ABOUT THIS TASK: Extract the text from each of the rows below, reproducing every line in its original order with no changes.

GIVEN DATA:
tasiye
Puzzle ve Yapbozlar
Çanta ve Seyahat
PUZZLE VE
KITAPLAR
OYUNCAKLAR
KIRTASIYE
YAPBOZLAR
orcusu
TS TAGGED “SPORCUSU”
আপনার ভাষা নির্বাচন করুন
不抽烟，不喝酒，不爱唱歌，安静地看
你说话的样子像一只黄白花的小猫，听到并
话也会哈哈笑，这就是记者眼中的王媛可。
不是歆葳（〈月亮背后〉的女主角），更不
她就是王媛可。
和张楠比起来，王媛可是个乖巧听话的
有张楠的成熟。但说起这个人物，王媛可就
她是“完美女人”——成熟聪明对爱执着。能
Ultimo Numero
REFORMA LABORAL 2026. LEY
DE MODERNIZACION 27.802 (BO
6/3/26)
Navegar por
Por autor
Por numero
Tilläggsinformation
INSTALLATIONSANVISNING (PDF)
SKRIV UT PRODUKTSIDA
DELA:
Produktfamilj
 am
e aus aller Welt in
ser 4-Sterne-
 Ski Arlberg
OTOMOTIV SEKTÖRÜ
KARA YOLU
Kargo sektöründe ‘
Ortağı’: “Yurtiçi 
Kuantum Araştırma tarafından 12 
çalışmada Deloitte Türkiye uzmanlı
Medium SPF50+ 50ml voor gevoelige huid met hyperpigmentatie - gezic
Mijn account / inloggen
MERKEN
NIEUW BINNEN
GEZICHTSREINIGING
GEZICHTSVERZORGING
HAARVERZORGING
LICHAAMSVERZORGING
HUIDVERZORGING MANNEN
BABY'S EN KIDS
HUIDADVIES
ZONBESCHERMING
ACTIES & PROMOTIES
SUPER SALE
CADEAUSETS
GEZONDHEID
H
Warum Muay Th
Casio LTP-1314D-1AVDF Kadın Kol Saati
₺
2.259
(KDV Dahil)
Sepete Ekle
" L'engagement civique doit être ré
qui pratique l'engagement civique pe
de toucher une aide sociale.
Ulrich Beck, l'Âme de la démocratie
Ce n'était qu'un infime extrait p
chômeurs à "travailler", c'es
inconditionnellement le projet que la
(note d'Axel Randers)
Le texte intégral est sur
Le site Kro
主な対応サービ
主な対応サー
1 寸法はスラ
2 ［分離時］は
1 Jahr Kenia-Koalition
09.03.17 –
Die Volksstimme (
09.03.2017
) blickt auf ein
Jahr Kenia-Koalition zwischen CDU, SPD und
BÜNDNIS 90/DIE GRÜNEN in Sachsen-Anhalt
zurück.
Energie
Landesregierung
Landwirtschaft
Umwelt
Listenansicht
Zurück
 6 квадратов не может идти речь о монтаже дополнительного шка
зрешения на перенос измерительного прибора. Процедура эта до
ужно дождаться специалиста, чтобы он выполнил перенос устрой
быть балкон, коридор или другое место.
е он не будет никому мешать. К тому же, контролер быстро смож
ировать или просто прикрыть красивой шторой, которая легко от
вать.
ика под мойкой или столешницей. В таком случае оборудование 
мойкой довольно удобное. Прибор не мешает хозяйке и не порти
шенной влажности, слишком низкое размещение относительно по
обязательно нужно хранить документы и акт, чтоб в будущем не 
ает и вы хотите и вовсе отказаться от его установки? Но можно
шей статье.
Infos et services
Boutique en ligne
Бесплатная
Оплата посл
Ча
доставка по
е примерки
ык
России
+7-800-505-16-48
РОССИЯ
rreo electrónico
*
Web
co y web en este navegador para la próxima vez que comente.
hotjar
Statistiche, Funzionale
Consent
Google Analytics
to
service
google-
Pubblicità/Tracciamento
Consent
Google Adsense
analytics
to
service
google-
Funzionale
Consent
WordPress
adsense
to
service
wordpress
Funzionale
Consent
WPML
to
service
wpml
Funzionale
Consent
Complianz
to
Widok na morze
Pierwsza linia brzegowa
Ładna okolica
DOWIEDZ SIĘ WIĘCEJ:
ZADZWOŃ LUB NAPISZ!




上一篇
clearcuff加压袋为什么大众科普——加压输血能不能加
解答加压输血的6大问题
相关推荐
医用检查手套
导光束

EXPECTED OUTPUT:
tasiye
Puzzle ve Yapbozlar
Çanta ve Seyahat
PUZZLE VE
KITAPLAR
OYUNCAKLAR
KIRTASIYE
YAPBOZLAR
orcusu
TS TAGGED “SPORCUSU”
আপনার ভাষা নির্বাচন করুন
不抽烟，不喝酒，不爱唱歌，安静地看
你说话的样子像一只黄白花的小猫，听到并
话也会哈哈笑，这就是记者眼中的王媛可。
不是歆葳（〈月亮背后〉的女主角），更不
她就是王媛可。
和张楠比起来，王媛可是个乖巧听话的
有张楠的成熟。但说起这个人物，王媛可就
她是“完美女人”——成熟聪明对爱执着。能
Ultimo Numero
REFORMA LABORAL 2026. LEY
DE MODERNIZACION 27.802 (BO
6/3/26)
Navegar por
Por autor
Por numero
Tilläggsinformation
INSTALLATIONSANVISNING (PDF)
SKRIV UT PRODUKTSIDA
DELA:
Produktfamilj
 am
e aus aller Welt in
ser 4-Sterne-
 Ski Arlberg
OTOMOTIV SEKTÖRÜ
KARA YOLU
Kargo sektöründe ‘
Ortağı’: “Yurtiçi 
Kuantum Araştırma tarafından 12 
çalışmada Deloitte Türkiye uzmanlı
Medium SPF50+ 50ml voor gevoelige huid met hyperpigmentatie - gezic
Mijn account / inloggen
MERKEN
NIEUW BINNEN
GEZICHTSREINIGING
GEZICHTSVERZORGING
HAARVERZORGING
LICHAAMSVERZORGING
HUIDVERZORGING MANNEN
BABY'S EN KIDS
HUIDADVIES
ZONBESCHERMING
ACTIES & PROMOTIES
SUPER SALE
CADEAUSETS
GEZONDHEID
H
Warum Muay Th
Casio LTP-1314D-1AVDF Kadın Kol Saati
₺
2.259
(KDV Dahil)
Sepete Ekle
" L'engagement civique doit être ré
qui pratique l'engagement civique pe
de toucher une aide sociale.
Ulrich Beck, l'Âme de la démocratie
Ce n'était qu'un infime extrait p
chômeurs à "travailler", c'es
inconditionnellement le projet que la
(note d'Axel Randers)
Le texte intégral est sur
Le site Kro
主な対応サービ
主な対応サー
1 寸法はスラ
2 ［分離時］は
1 Jahr Kenia-Koalition
09.03.17 –
Die Volksstimme (
09.03.2017
) blickt auf ein
Jahr Kenia-Koalition zwischen CDU, SPD und
BÜNDNIS 90/DIE GRÜNEN in Sachsen-Anhalt
zurück.
Energie
Landesregierung
Landwirtschaft
Umwelt
Listenansicht
Zurück
 6 квадратов не может идти речь о монтаже дополнительного шка
зрешения на перенос измерительного прибора. Процедура эта до
ужно дождаться специалиста, чтобы он выполнил перенос устрой
быть балкон, коридор или другое место.
е он не будет никому мешать. К тому же, контролер быстро смож
ировать или просто прикрыть красивой шторой, которая легко от
вать.
ика под мойкой или столешницей. В таком случае оборудование 
мойкой довольно удобное. Прибор не мешает хозяйке и не порти
шенной влажности, слишком низкое размещение относительно по
обязательно нужно хранить документы и акт, чтоб в будущем не 
ает и вы хотите и вовсе отказаться от его установки? Но можно
шей статье.
Infos et services
Boutique en ligne
Бесплатная
Оплата посл
Ча
доставка по
е примерки
ык
России
+7-800-505-16-48
РОССИЯ
rreo electrónico
*
Web
co y web en este navegador para la próxima vez que comente.
hotjar
Statistiche, Funzionale
Consent
Google Analytics
to
service
google-
Pubblicità/Tracciamento
Consent
Google Adsense
analytics
to
service
google-
Funzionale
Consent
WordPress
adsense
to
service
wordpress
Funzionale
Consent
WPML
to
service
wpml
Funzionale
Consent
Complianz
to
Widok na morze
Pierwsza linia brzegowa
Ładna okolica
DOWIEDZ SIĘ WIĘCEJ:
ZADZWOŃ LUB NAPISZ!




上一篇
clearcuff加压袋为什么大众科普——加压输血能不能加
解答加压输血的6大问题
相关推荐
医用检查手套
导光束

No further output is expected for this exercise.